6. At the time of framing of agreed assessment, the absence of a settlement with regard to the penalty proceedings is fatal for the Revenue as it could be for the assessee. In case an assessee in the guise of agreement succeeds in befooling the Revenue while offering tax on a small chunk and concealing a bigger part of it, the Revenue is not prohibited from bringing the untaxed amount to the net within the Scheme of the Ordinance. A settlement is neither final nor sacrosanct if any of the parties keeps a bloody scythe under the cloak ready for a strike on the first opportunity available. The Assessing Officer, in any case, does not enjoy a lever against an assessee nor he can be allowed to keep his cards close to his chest and to come out with a fresh desire for more tax money which could very well be and in fact was the most relevant fact to be discussed and hammered out at the time the agreed assessment was framed. In the case in hand the offer of the assessee was accepted by the Revenue Officer without any reservation and therefore, he could not re‑open a closed chapter using the very agreement as admission of concealment on the part of the assessee. It was totally unjust and unrealistic. "
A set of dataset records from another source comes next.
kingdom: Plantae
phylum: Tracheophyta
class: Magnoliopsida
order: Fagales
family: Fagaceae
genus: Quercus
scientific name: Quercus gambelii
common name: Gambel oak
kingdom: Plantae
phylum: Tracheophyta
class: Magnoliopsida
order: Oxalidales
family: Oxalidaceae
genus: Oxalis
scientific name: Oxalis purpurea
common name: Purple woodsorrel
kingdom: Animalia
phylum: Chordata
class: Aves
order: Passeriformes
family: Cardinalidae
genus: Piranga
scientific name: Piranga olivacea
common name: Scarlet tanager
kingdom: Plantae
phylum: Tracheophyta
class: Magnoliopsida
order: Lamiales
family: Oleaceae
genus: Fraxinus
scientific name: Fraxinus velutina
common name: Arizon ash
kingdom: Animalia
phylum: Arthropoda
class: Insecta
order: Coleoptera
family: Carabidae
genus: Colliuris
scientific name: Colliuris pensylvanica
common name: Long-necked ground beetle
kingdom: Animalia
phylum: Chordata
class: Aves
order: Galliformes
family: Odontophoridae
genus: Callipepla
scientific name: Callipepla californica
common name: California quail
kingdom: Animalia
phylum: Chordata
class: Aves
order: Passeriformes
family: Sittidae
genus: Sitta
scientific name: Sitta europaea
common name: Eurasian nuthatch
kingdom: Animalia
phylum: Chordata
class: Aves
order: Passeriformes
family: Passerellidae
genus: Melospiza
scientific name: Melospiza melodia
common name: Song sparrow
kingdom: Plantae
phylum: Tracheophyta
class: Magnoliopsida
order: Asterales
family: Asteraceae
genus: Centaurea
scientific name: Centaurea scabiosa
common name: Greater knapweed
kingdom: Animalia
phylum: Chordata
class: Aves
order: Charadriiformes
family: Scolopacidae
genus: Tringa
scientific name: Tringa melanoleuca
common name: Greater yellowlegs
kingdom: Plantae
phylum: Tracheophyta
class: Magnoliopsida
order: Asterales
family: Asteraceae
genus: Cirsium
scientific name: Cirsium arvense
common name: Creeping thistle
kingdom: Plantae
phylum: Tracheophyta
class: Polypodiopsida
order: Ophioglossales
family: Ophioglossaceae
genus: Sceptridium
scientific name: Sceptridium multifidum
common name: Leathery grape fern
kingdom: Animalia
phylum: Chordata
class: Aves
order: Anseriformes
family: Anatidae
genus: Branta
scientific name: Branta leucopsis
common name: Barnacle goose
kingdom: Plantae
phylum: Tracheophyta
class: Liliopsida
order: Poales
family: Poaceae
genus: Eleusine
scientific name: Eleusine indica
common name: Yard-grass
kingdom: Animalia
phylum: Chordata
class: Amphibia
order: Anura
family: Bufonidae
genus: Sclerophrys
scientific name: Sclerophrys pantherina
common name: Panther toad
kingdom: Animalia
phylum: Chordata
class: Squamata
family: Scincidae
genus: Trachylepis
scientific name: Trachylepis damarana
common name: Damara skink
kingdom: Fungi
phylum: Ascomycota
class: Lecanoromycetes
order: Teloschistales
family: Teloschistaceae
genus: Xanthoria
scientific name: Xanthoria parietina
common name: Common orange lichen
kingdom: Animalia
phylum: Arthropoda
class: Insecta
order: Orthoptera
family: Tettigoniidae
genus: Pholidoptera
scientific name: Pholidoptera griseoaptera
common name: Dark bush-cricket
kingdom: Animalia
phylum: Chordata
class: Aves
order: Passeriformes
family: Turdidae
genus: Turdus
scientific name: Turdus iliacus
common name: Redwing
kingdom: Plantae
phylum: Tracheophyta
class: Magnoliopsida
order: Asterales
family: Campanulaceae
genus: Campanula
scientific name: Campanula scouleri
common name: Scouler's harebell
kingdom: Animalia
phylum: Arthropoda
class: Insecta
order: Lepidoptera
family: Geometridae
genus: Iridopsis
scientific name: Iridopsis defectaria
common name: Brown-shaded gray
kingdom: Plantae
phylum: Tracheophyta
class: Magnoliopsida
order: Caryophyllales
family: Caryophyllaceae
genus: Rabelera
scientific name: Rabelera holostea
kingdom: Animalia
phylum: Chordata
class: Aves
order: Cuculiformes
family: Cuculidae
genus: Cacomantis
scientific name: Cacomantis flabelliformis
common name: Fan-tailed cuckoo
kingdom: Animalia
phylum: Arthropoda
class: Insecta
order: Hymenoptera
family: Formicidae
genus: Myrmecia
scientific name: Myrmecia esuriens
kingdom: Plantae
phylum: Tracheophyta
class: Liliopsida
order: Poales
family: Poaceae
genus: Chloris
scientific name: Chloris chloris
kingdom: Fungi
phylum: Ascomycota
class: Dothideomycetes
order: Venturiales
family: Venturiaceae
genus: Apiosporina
8. Thirdly, reference to para. 14 of the case‑law cited as judgment 1993 PTD (Trib.) 125 was also made, which is also reproduced as under:‑‑‑
"Generally speaking, any person, who commits any crime is liable to be charged and prosecuted and if found guilty, his trial may culminate in conviction and sentence. But sometimes, the State finds it difficult to establish the guilt of an accused for lack of evidence and consequently, an offer is made to a co‑accused to the effect that if he fulfils certain conditions including the condition of giving evidence against his other co‑accused persons, he would be tendered pardon and if he accepts it, he can be tendered such pardon by a Magistrate under section 337. 'In such cases also, a valid contract comes into existence which binds the State. Thus, in effect, an approver even though guilty of an offence, stands freed from any penalty or disability. It actually removes the penalties and disabilities and restores him to all his civil rights. It makes him, as it were, a new man, and gives him a new credit and capacity in life. If a legal contract of tender of pardon has come into existence, neither the Sessions Judge nor the' High Court can, in exercise of their revisional jurisdiction, try the accused after relieving the State from its contractual obligation. "
9. Apart from it, A.R. of the assessee also referred to C.B.R's. Circular No. 17 of 1990 with Circular No. 15 of 1989 showing that it was a normal practice‑ according to the instructions of C. B. R. D. R. could not rebut the arguments of A.R.
10. Considering the arguments of A.R., we are fully convinced that since an agreement had been signed between the Department and the assessee and I.A.C. was a part of that agreement hence, invoking of provisions of section 66‑A in view of the above given judgments, is illegal.
11. Assessee's appeal stands accepted.